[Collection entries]
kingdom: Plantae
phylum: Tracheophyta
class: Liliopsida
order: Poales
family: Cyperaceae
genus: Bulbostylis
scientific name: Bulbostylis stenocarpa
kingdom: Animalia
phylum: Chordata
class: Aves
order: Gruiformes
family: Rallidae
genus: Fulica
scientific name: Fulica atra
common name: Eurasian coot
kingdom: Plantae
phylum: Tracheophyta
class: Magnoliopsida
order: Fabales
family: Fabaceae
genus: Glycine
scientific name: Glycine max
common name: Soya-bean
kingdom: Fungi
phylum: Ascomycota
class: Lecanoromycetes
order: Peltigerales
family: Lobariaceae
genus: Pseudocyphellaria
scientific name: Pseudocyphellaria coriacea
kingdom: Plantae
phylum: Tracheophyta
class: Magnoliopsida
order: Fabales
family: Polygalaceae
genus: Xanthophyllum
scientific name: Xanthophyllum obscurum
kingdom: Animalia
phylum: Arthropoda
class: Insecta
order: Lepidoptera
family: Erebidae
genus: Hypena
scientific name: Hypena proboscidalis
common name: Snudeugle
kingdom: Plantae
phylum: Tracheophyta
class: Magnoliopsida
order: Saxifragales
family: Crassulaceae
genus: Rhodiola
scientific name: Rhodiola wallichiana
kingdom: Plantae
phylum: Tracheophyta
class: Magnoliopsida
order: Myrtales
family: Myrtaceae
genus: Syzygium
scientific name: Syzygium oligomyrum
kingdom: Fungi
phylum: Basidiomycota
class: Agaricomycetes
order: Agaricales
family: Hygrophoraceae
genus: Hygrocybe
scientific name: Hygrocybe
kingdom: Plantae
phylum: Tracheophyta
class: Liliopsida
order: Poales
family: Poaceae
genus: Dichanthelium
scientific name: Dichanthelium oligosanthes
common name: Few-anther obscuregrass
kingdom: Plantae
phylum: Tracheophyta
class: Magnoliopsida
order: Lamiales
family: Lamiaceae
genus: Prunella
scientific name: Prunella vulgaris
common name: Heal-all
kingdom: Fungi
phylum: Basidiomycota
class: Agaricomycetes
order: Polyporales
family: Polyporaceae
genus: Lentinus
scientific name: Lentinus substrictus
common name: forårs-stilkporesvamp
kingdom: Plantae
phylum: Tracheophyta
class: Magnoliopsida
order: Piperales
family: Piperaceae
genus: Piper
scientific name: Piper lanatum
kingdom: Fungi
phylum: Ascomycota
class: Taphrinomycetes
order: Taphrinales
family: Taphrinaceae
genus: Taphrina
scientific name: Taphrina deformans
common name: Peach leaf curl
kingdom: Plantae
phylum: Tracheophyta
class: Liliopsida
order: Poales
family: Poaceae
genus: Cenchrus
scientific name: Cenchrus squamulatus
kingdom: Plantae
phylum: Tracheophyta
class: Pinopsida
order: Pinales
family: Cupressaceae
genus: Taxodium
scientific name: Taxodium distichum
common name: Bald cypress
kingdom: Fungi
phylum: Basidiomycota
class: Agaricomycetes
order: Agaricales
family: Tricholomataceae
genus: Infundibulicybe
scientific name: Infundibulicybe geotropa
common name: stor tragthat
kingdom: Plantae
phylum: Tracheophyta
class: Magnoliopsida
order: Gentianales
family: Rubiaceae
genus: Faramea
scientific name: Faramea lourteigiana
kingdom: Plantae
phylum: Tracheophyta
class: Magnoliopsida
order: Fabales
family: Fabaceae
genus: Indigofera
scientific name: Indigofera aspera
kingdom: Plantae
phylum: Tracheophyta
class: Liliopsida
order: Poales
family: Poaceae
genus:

What the exercise asks
Arrange every line in the records above as a JSON list of strings, with one string for each line and blank lines left out.

Task solution
[
  "kingdom: Plantae",
  "phylum: Tracheophyta",
  "class: Liliopsida",
  "order: Poales",
  "family: Cyperaceae",
  "genus: Bulbostylis",
  "scientific name: Bulbostylis stenocarpa",
  "kingdom: Animalia",
  "phylum: Chordata",
  "class: Aves",
  "order: Gruiformes",
  "family: Rallidae",
  "genus: Fulica",
  "scientific name: Fulica atra",
  "common name: Eurasian coot",
  "kingdom: Plantae",
  "phylum: Tracheophyta",
  "class: Magnoliopsida",
  "order: Fabales",
  "family: Fabaceae",
  "genus: Glycine",
  "scientific name: Glycine max",
  "common name: Soya-bean",
  "kingdom: Fungi",
  "phylum: Ascomycota",
  "class: Lecanoromycetes",
  "order: Peltigerales",
  "family: Lobariaceae",
  "genus: Pseudocyphellaria",
  "scientific name: Pseudocyphellaria coriacea",
  "kingdom: Plantae",
  "phylum: Tracheophyta",
  "class: Magnoliopsida",
  "order: Fabales",
  "family: Polygalaceae",
  "genus: Xanthophyllum",
  "scientific name: Xanthophyllum obscurum",
  "kingdom: Animalia",
  "phylum: Arthropoda",
  "class: Insecta",
  "order: Lepidoptera",
  "family: Erebidae",
  "genus: Hypena",
  "scientific name: Hypena proboscidalis",
  "common name: Snudeugle",
  "kingdom: Plantae",
  "phylum: Tracheophyta",
  "class: Magnoliopsida",
  "order: Saxifragales",
  "family: Crassulaceae",
  "genus: Rhodiola",
  "scientific name: Rhodiola wallichiana",
  "kingdom: Plantae",
  "phylum: Tracheophyta",
  "class: Magnoliopsida",
  "order: Myrtales",
  "family: Myrtaceae",
  "genus: Syzygium",
  "scientific name: Syzygium oligomyrum",
  "kingdom: Fungi",
  "phylum: Basidiomycota",
  "class: Agaricomycetes",
  "order: Agaricales",
  "family: Hygrophoraceae",
  "genus: Hygrocybe",
  "scientific name: Hygrocybe",
  "kingdom: Plantae",
  "phylum: Tracheophyta",
  "class: Liliopsida",
  "order: Poales",
  "family: Poaceae",
  "genus: Dichanthelium",
  "scientific name: Dichanthelium oligosanthes",
  "common name: Few-anther obscuregrass",
  "kingdom: Plantae",
  "phylum: Tracheophyta",
  "class: Magnoliopsida",
  "order: Lamiales",
  "family: Lamiaceae",
  "genus: Prunella",
  "scientific name: Prunella vulgaris",
  "common name: Heal-all",
  "kingdom: Fungi",
  "phylum: Basidiomycota",
  "class: Agaricomycetes",
  "order: Polyporales",
  "family: Polyporaceae",
  "genus: Lentinus",
  "scientific name: Lentinus substrictus",
  "common name: forårs-stilkporesvamp",
  "kingdom: Plantae",
  "phylum: Tracheophyta",
  "class: Magnoliopsida",
  "order: Piperales",
  "family: Piperaceae",
  "genus: Piper",
  "scientific name: Piper lanatum",
  "kingdom: Fungi",
  "phylum: Ascomycota",
  "class: Taphrinomycetes",
  "order: Taphrinales",
  "family: Taphrinaceae",
  "genus: Taphrina",
  "scientific name: Taphrina deformans",
  "common name: Peach leaf curl",
  "kingdom: Plantae",
  "phylum: Tracheophyta",
  "class: Liliopsida",
  "order: Poales",
  "family: Poaceae",
  "genus: Cenchrus",
  "scientific name: Cenchrus squamulatus",
  "kingdom: Plantae",
  "phylum: Tracheophyta",
  "class: Pinopsida",
  "order: Pinales",
  "family: Cupressaceae",
  "genus: Taxodium",
  "scientific name: Taxodium distichum",
  "common name: Bald cypress",
  "kingdom: Fungi",
  "phylum: Basidiomycota",
  "class: Agaricomycetes",
  "order: Agaricales",
  "family: Tricholomataceae",
  "genus: Infundibulicybe",
  "scientific name: Infundibulicybe geotropa",
  "common name: stor tragthat",
  "kingdom: Plantae",
  "phylum: Tracheophyta",
  "class: Magnoliopsida",
  "order: Gentianales",
  "family: Rubiaceae",
  "genus: Faramea",
  "scientific name: Faramea lourteigiana",
  "kingdom: Plantae",
  "phylum: Tracheophyta",
  "class: Magnoliopsida",
  "order: Fabales",
  "family: Fabaceae",
  "genus: Indigofera",
  "scientific name: Indigofera aspera",
  "kingdom: Plantae",
  "phylum: Tracheophyta",
  "class: Liliopsida",
  "order: Poales",
  "family: Poaceae",
  "genus:"
]